> _Task to carry out_:
Exclude every picture and return the remaining entries below verbatim.

Transcribed page contents
::::::
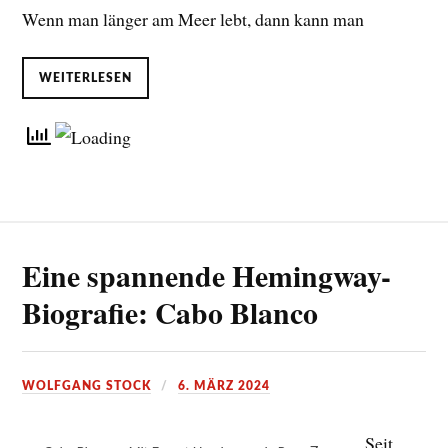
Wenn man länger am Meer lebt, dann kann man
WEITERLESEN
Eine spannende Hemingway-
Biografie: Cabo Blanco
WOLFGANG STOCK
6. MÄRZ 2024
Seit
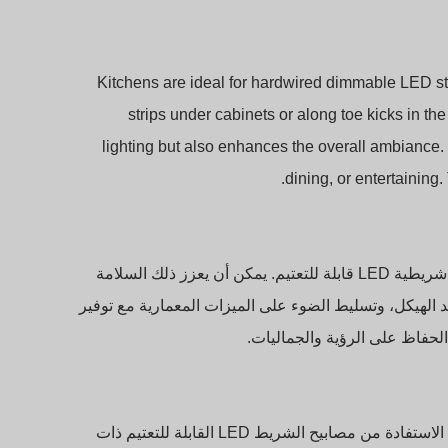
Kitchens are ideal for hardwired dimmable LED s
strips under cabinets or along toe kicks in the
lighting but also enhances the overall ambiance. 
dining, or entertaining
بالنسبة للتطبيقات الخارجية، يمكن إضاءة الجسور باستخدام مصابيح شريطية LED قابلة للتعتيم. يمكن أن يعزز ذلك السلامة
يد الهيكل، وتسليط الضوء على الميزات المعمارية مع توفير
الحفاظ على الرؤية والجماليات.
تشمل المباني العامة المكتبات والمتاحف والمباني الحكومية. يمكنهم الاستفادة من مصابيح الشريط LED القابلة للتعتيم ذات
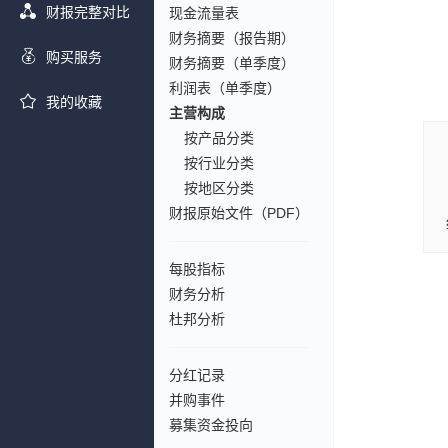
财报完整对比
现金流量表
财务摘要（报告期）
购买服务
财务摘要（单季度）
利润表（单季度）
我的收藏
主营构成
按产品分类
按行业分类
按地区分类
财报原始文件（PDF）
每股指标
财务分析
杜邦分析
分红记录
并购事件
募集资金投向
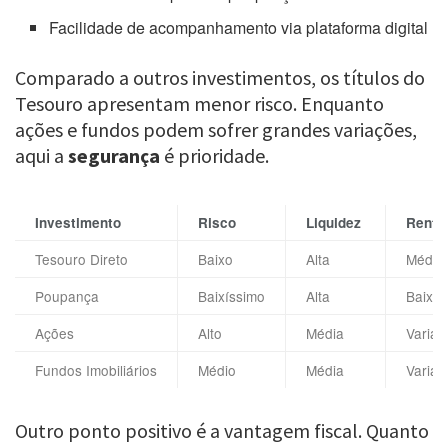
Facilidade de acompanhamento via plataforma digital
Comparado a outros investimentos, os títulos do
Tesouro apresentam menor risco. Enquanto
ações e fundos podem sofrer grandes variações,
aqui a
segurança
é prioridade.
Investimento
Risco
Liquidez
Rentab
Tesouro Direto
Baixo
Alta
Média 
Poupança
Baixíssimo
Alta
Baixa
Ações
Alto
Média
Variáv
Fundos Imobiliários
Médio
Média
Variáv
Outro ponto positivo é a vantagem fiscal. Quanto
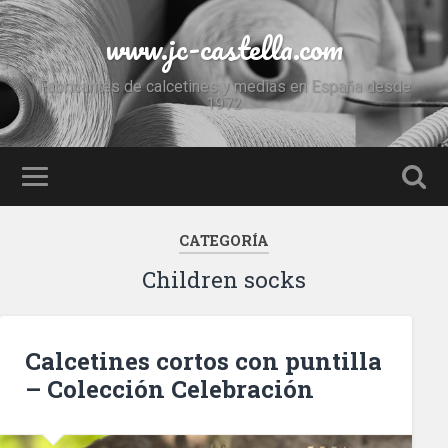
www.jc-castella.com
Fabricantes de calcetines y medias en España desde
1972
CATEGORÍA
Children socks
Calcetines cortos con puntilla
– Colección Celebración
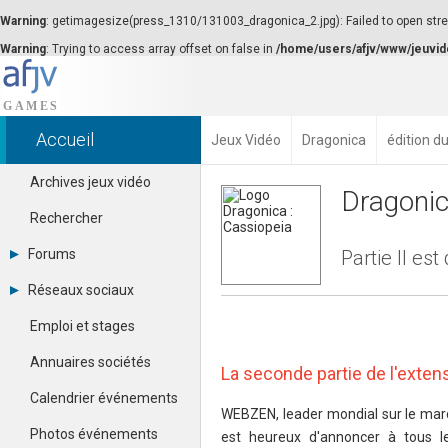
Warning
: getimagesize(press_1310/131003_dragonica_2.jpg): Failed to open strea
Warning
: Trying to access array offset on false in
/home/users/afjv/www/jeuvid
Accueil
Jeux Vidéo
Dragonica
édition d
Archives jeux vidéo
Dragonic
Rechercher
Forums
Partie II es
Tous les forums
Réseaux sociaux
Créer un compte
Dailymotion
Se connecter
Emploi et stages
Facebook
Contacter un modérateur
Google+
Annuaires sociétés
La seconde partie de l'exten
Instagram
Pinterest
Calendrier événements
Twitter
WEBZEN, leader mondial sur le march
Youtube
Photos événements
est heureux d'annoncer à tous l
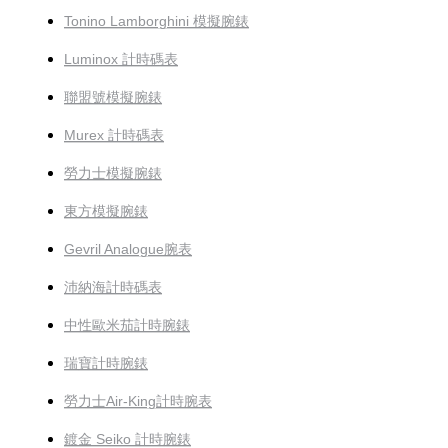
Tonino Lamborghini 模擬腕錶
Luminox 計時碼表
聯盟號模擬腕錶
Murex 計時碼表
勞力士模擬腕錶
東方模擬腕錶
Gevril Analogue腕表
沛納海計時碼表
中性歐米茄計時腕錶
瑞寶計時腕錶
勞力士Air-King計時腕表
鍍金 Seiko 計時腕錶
::::::
> _Answer space_:
Wenn man länger am Meer lebt, dann kann man
WEITERLESEN
Eine spannende Hemingway-
Biografie: Cabo Blanco
WOLFGANG STOCK
6. MÄRZ 2024
Seit
Kitchens are ideal for hardwired dimmable LED s
strips under cabinets or along toe kicks in the
lighting but also enhances the overall ambiance. 
dining, or entertaining
بالنسبة للتطبيقات الخارجية، يمكن إضاءة الجسور باستخدام مصابيح شريطية LED قابلة للتعتيم. يمكن أن يعزز ذلك السلامة
يد الهيكل، وتسليط الضوء على الميزات المعمارية مع توفير
الحفاظ على الرؤية والجماليات.
تشمل المباني العامة المكتبات والمتاحف والمباني الحكومية. يمكنهم الاستفادة من مصابيح الشريط LED القابلة للتعتيم ذات
财报完整对比
现金流量表
财务摘要（报告期）
购买服务
财务摘要（单季度）
利润表（单季度）
我的收藏
主营构成
按产品分类
按行业分类
按地区分类
财报原始文件（PDF）
每股指标
财务分析
杜邦分析
分红记录
并购事件
募集资金投向
Facilidade de acompanhamento via plataforma digital
Comparado a outros investimentos, os títulos do
Tesouro apresentam menor risco. Enquanto
ações e fundos podem sofrer grandes variações,
aqui a
segurança
é prioridade.
Investimento
Risco
Liquidez
Rentab
Tesouro Direto
Baixo
Alta
Média 
Poupança
Baixíssimo
Alta
Baixa
Ações
Alto
Média
Variáv
Fundos Imobiliários
Médio
Média
Variáv
Outro ponto positivo é a vantagem fiscal. Quanto
www.jc-castella.com
Fabricantes de calcetines y medias en España desde
1972
CATEGORÍA
Children socks
Calcetines cortos con puntilla
– Colección Celebración
Warning
: getimagesize(press_1310/131003_dragonica_2.jpg): Failed to open strea
Warning
: Trying to access array offset on false in
/home/users/afjv/www/jeuvid
Accueil
Jeux Vidéo
Dragonica
édition d
Archives jeux vidéo
Dragonic
Rechercher
Forums
Partie II es
Tous les forums
Réseaux sociaux
Créer un compte
Dailymotion
Se connecter
Emploi et stages
Facebook
Contacter un modérateur
Google+
Annuaires sociétés
La seconde partie de l'exten
Instagram
Pinterest
Calendrier événements
Twitter
WEBZEN, leader mondial sur le march
Youtube
Photos événements
est heureux d'annoncer à tous l
Tonino Lamborghini 模擬腕錶
Luminox 計時碼表
聯盟號模擬腕錶
Murex 計時碼表
勞力士模擬腕錶
東方模擬腕錶
Gevril Analogue腕表
沛納海計時碼表
中性歐米茄計時腕錶
瑞寶計時腕錶
勞力士Air-King計時腕表
鍍金 Seiko 計時腕錶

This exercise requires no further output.